### TEXTE EXTRAIT ###

Marc-Etienne Lansade n’a pas aimé, mais alors pas du tout, que ces quatre historiens régionaux exhument cette polémique qu’il pensait définitivement enterrée, et cela, d’autant plus que la place Maurice-Barrès n’a pas vu le jour jusqu’ici, un an après que le projet a été validé par une délibération du conseil municipal.
Il voit dans cette action une manœuvre politique à l’approche des élections régionales où il sera tête de liste dans le Var pour le Front national. Voici ci-après, son courrier de réponse aux historiens, excepté les passages impubliables car diffamatoires.
La réponse de Marc-Etienne Lansade
« J’ai pris connaissance ainsi que de nombreux Cogolinois, avec étonnement de l’article sur la pseudo place Maurice-Barrès.
Dois-je rappeler que la place en question n’a jamais été rebaptisée et que cette affaire date de plus d’un an.

###

TÂCHE À FAIRE 1: D'après le texte extrait, pour quel parti Marc-Etienne Lansade sera-t-il tête de liste dans le Var ?
TÂCHE À FAIRE 2: Poursuivez le texte extrait sur la place Maurice-Barrès à partir de sa dernière phrase.
Les données n'ont aucun rapport avec le texte extrait.

### DONNÉES AFFICHÉES ###

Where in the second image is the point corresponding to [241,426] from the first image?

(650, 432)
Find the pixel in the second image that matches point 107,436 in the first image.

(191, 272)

###

CORRIGÉ 1: Pour le Front national.

CORRIGÉ 2:
A quoi dois-je toute cette attention ? Qui dois-je remercier pour cette publicité ? ... Se pourrait-il que je doive toutes ces attentions au seul fait d’être candidat tête de liste pour le Var aux prochains élections régionales sur la liste de Marion Maréchal-Le Pen ? Je n’ose l’imaginer.Soyons sérieux, quitte à polémiquer autant le faire sur des sujets de fond et de société tel que la difficulté des communes face à la baisse des dotations de l’Etat ou l’engorgement de la justice et de nos prisons qui oblige notre pays à laisser des délinquants en liberté ! Il y a quantité de sujets sérieux et celui-ci ne peut en être un puisqu’il n’y a pas de plaque Maurice-Barrès à Cogolin, au contraire de Marseille, Toulon, Paris, Nancy et même Tolède.
»
[...] [1]
D. Z.
[1] L’article se poursuit avec une polémique entre le maire de Cogolin et la rédaction de Var-Matin.